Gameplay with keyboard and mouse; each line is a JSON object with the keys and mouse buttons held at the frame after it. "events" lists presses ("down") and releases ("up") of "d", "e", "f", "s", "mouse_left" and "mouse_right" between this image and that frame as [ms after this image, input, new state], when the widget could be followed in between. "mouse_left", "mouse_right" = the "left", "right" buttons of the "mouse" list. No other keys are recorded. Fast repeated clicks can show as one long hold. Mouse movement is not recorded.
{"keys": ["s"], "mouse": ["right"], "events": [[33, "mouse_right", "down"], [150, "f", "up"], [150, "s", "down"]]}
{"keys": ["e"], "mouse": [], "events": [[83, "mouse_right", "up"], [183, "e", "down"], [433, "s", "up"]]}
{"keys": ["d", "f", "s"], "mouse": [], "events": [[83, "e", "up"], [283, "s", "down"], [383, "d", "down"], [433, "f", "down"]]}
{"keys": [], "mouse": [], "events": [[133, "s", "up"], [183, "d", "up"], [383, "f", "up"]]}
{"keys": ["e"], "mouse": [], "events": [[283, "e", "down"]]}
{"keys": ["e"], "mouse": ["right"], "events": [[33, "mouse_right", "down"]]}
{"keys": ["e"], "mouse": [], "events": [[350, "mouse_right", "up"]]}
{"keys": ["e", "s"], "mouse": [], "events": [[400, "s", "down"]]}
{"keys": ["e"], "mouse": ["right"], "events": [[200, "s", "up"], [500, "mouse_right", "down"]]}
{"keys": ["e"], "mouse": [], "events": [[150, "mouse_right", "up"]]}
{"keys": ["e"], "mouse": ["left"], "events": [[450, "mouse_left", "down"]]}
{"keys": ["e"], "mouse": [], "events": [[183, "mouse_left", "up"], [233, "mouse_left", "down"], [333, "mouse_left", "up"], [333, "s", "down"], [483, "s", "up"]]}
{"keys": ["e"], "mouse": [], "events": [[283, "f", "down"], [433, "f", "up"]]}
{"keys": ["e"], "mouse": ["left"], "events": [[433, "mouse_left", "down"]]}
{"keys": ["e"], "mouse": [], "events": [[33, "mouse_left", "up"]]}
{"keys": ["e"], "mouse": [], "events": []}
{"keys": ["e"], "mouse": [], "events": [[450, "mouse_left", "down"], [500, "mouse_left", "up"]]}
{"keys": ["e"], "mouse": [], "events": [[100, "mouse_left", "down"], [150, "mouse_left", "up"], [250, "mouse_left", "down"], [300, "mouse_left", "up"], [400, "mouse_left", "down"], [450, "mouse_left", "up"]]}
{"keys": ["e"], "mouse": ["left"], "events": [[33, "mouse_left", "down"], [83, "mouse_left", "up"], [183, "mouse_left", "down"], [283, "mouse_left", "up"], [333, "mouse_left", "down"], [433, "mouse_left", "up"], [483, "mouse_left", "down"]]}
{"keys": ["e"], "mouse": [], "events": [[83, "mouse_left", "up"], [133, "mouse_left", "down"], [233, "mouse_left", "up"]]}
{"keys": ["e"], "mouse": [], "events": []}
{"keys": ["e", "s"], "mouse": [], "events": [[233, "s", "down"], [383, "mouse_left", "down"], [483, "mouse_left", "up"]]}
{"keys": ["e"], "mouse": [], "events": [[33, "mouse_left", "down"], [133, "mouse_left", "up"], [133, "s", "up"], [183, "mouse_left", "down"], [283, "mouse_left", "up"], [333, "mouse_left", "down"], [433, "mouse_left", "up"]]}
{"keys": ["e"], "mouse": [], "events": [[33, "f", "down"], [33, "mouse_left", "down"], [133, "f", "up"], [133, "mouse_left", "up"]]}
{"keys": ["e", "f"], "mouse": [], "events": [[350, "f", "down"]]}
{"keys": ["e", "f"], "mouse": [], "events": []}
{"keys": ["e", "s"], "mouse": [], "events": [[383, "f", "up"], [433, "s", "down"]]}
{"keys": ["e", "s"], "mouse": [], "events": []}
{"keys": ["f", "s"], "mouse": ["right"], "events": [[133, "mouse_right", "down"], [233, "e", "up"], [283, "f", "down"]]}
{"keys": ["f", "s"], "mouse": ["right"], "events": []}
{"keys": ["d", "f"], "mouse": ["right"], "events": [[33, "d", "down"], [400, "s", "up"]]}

**Brief**.
Extract each entry in full, exactly as given.

**Response**.
Gameplay with keyboard and mouse; each line is a JSON object with the keys and mouse buttons held at the frame after it. "events" lists presses ("down") and releases ("up") of "d", "e", "f", "s", "mouse_left" and "mouse_right" between this image and that frame as [ms after this image, input, new state], when the widget could be followed in between. "mouse_left", "mouse_right" = the "left", "right" buttons of the "mouse" list. No other keys are recorded. Fast repeated clicks can show as one long hold. Mouse movement is not recorded.
{"keys": ["s"], "mouse": ["right"], "events": [[33, "mouse_right", "down"], [150, "f", "up"], [150, "s", "down"]]}
{"keys": ["e"], "mouse": [], "events": [[83, "mouse_right", "up"], [183, "e", "down"], [433, "s", "up"]]}
{"keys": ["d", "f", "s"], "mouse": [], "events": [[83, "e", "up"], [283, "s", "down"], [383, "d", "down"], [433, "f", "down"]]}
{"keys": [], "mouse": [], "events": [[133, "s", "up"], [183, "d", "up"], [383, "f", "up"]]}
{"keys": ["e"], "mouse": [], "events": [[283, "e", "down"]]}
{"keys": ["e"], "mouse": ["right"], "events": [[33, "mouse_right", "down"]]}
{"keys": ["e"], "mouse": [], "events": [[350, "mouse_right", "up"]]}
{"keys": ["e", "s"], "mouse": [], "events": [[400, "s", "down"]]}
{"keys": ["e"], "mouse": ["right"], "events": [[200, "s", "up"], [500, "mouse_right", "down"]]}
{"keys": ["e"], "mouse": [], "events": [[150, "mouse_right", "up"]]}
{"keys": ["e"], "mouse": ["left"], "events": [[450, "mouse_left", "down"]]}
{"keys": ["e"], "mouse": [], "events": [[183, "mouse_left", "up"], [233, "mouse_left", "down"], [333, "mouse_left", "up"], [333, "s", "down"], [483, "s", "up"]]}
{"keys": ["e"], "mouse": [], "events": [[283, "f", "down"], [433, "f", "up"]]}
{"keys": ["e"], "mouse": ["left"], "events": [[433, "mouse_left", "down"]]}
{"keys": ["e"], "mouse": [], "events": [[33, "mouse_left", "up"]]}
{"keys": ["e"], "mouse": [], "events": []}
{"keys": ["e"], "mouse": [], "events": [[450, "mouse_left", "down"], [500, "mouse_left", "up"]]}
{"keys": ["e"], "mouse": [], "events": [[100, "mouse_left", "down"], [150, "mouse_left", "up"], [250, "mouse_left", "down"], [300, "mouse_left", "up"], [400, "mouse_left", "down"], [450, "mouse_left", "up"]]}
{"keys": ["e"], "mouse": ["left"], "events": [[33, "mouse_left", "down"], [83, "mouse_left", "up"], [183, "mouse_left", "down"], [283, "mouse_left", "up"], [333, "mouse_left", "down"], [433, "mouse_left", "up"], [483, "mouse_left", "down"]]}
{"keys": ["e"], "mouse": [], "events": [[83, "mouse_left", "up"], [133, "mouse_left", "down"], [233, "mouse_left", "up"]]}
{"keys": ["e"], "mouse": [], "events": []}
{"keys": ["e", "s"], "mouse": [], "events": [[233, "s", "down"], [383, "mouse_left", "down"], [483, "mouse_left", "up"]]}
{"keys": ["e"], "mouse": [], "events": [[33, "mouse_left", "down"], [133, "mouse_left", "up"], [133, "s", "up"], [183, "mouse_left", "down"], [283, "mouse_left", "up"], [333, "mouse_left", "down"], [433, "mouse_left", "up"]]}
{"keys": ["e"], "mouse": [], "events": [[33, "f", "down"], [33, "mouse_left", "down"], [133, "f", "up"], [133, "mouse_left", "up"]]}
{"keys": ["e", "f"], "mouse": [], "events": [[350, "f", "down"]]}
{"keys": ["e", "f"], "mouse": [], "events": []}
{"keys": ["e", "s"], "mouse": [], "events": [[383, "f", "up"], [433, "s", "down"]]}
{"keys": ["e", "s"], "mouse": [], "events": []}
{"keys": ["f", "s"], "mouse": ["right"], "events": [[133, "mouse_right", "down"], [233, "e", "up"], [283, "f", "down"]]}
{"keys": ["f", "s"], "mouse": ["right"], "events": []}
{"keys": ["d", "f"], "mouse": ["right"], "events": [[33, "d", "down"], [400, "s", "up"]]}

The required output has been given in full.